Was sind Batteriezellen?
Die Zelle zählt zu den wichtigsten Grundkomponenten des E-Autos. Sein Akku besteht aus zahlreichen Zellen, die zusammengeschaltet erst die sogenannte Batterie ergeben. In den einzelnen Zellen wird chemische in elektrische Energie umgewandelt, die als Strom für den Betrieb des E-Motors genutzt wird. Um eine funktionierende Batterie für Elektroautos zu bauen, benötigt man zwar durchaus mehr als Zellen - etwa Know-how bei Kühlung und Energiemanagement – doch ohne die kleinen Galvanik-Kraftwerke geht gar nichts. Doch die gibt es zurzeit im Gegensatz zu endmontierten Akkus nicht aus nennenswerter europäischer Herstellung.
Warum wollen Europa und Deutschland nun selbst Zellen produzieren?
Auf die Batterie entfällt ein entscheidender Anteil des Mehrwerts eines Elektroautos. Die Politik will diese Wertschöpfung nicht den Asiaten überlassen, sondern sie gerne innerhalb der EU realisieren. Zudem dürfte es für Politik und Hersteller leichter werden, Einfluss auf die Festlegung von technischen Normen und Umweltschutzregelungen zu nehmen, wenn die Produktion von europäischen Konzernen übernommen wird. Natürlich spielen auch allgemeine industriestrategische Überlegungen eine Rolle - die europäischen Autohersteller sollen eben nicht in existenzielle Abhängigkeit von Akkuherstellern am anderen Ende der Welt geraten.
Warum kommt jetzt Schwung in die Sache?
Eigentlich war eine eigene Zellenproduktion in Deutschland branchenweit ad acta gelegt, nachdem Daimler im Jahr 2015 mit seiner eigenen Zellenproduktion im sächsischen Kamenz Schiffbruch erlitten hatte. Zwar gab es immer wieder Vorstöße anderer Branchenvertreter, die zumindest vorsichtige Pläne und Absichtserklärungen hinsichtlich einer Zellenproduktion verlauten ließen, konkret wurden die Pläne aber nie. Anfang 2018 hat die EU jedoch einen Fahrplan für eine europäische Batterie-Allianz vorgelegt, der klären will, wie eine europäische Zellproduktion aussehen könnte. Seit kurzem setzt sich auch das Bundeswirtschaftsministerium öffentlich für die Produktion von Batteriezellen in Deutschland ein und stellt eine Milliarde Euro Anschubfinanzierung in Aussicht. Der Zeitpunkt erscheint günstig, aus mehreren Gründen, die außer im absehbar steigenden Batteriebedarf vor allem in den Eigenschaften der geplanten Batterien liegen.

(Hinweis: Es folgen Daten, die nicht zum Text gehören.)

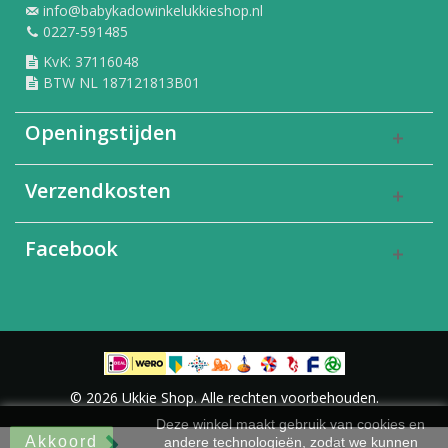
info@babykadowinkelukkieshop.nl
0227-591485
KvK: 37116048
BTW NL 187121813B01
Openingstijden
Verzendkosten
Facebook
© 2026 Ukkie Shop. Alle rechten voorbehouden.
Deze winkel maakt gebruik van cookies en
Akkoord
andere technologieën, zodat we kunnen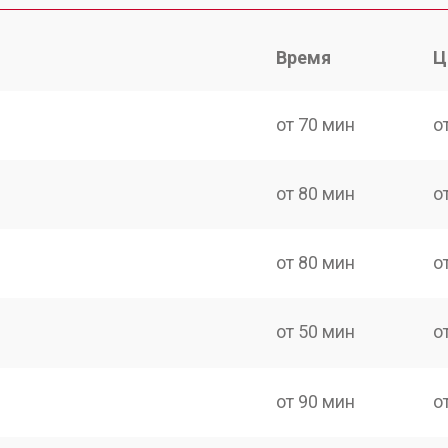
Время
Ц
от 70 мин
о
от 80 мин
о
от 80 мин
о
от 50 мин
о
от 90 мин
о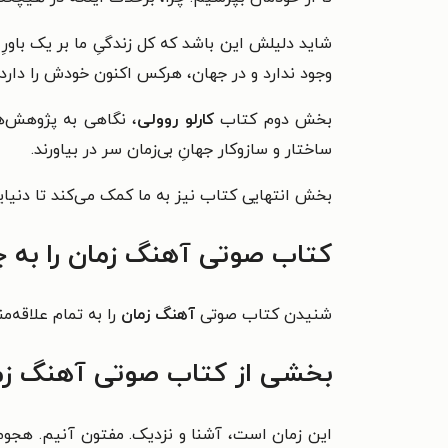
شاید دلیلش این باشد که کل زندگیِ ما بر یک باورِ
وجود ندارد و در جهان، هرکس اکنون خودش را دارد
بخش دوم کتاب
کارلو روولی
، نگاهی به پژوهش‌ها
ساختار و سازوکار جهانِ بی‌زمان سر در بیاورند.
بخش انتهایی کتاب نیز به ما کمک می‌کند تا دنیای
کتاب صوتی آهنگ زمان را به 
شنیدن کتاب صوتی
آهنگ زمان
را به تمام علاقه‌م
بخشی از کتاب صوتی آهنگ زم
این زمان است، آشنا و نزدیک. مفتون آنیم. هجوم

Mit welchen besonderen Eigenschaften sollen die Europa-Batterien gegen die Konkurrenz aus Asien punkten?
Bei der Lithium-Ionen-Technik wird es schwer, den Wissens-Vorsprung der Asiaten einzuholen. In Europa wird man sich daher wohl auf die neue Technik der Festkörper-Akkus konzentrieren, wo das Rennen noch nicht entschieden, sogar noch gar nicht wirklich gestartet ist. Zudem sollen die Zellen besonders umweltschonend produziert werden, was auch die Öko-Bilanz des E-Autos verbessern würde: Denn mit Batterien aus chinesischer Produktion etwa schneiden Stromer in der Umwelt-Gesamtbetrachtung kaum oder gar nicht besser ab als Autos mit Verbrennungsmotor.

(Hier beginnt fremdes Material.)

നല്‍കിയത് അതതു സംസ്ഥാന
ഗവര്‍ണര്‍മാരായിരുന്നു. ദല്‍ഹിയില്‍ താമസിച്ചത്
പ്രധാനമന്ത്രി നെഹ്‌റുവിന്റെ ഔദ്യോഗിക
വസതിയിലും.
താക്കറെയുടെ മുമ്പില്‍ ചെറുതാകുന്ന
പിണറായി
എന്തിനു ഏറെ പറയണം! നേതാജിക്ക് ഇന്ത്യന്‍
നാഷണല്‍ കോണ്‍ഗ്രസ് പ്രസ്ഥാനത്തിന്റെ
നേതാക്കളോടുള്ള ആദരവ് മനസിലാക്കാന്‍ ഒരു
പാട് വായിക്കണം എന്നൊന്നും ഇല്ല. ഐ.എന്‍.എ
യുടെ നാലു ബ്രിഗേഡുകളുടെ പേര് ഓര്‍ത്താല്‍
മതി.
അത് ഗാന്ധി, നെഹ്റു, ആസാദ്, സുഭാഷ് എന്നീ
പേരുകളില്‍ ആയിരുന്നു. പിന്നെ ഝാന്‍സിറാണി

Wer soll die Zellen und Batterien bauen?
Die EU bringt eine ganze Reihe von Unternehmen ins Spiel, die untereinander bereits Konsortien betreiben oder künftig welche bilden könnten. Dazu zählen unter anderem auch die deutschen Unternehmen Siemens und BASF. Auch die Namen Varta, Ford und VW fallen immer wieder, teilweise hat man konkretes Interesse aber bereits bestritten. Noch steht also in den Sternen, wer die Zellen und Batterien künftig überhaupt bauen soll. Klar ist nur, dass die Bundesregierung bis 2030 rund 30 Prozent der weltweiten Batteriezellennachfrage aus europäischer Produktion decken will. Das entspricht einer Energiespeichermenge von voraussichtlich rund 1.000 Gigawattstunden pro Jahr. Eine gigantische Zahl: Teslas Gigafactory in Nevada produziert Zellen im Gegenwert von 20 GWh pro Jahr – langfristig sollen es 35 GWh werden.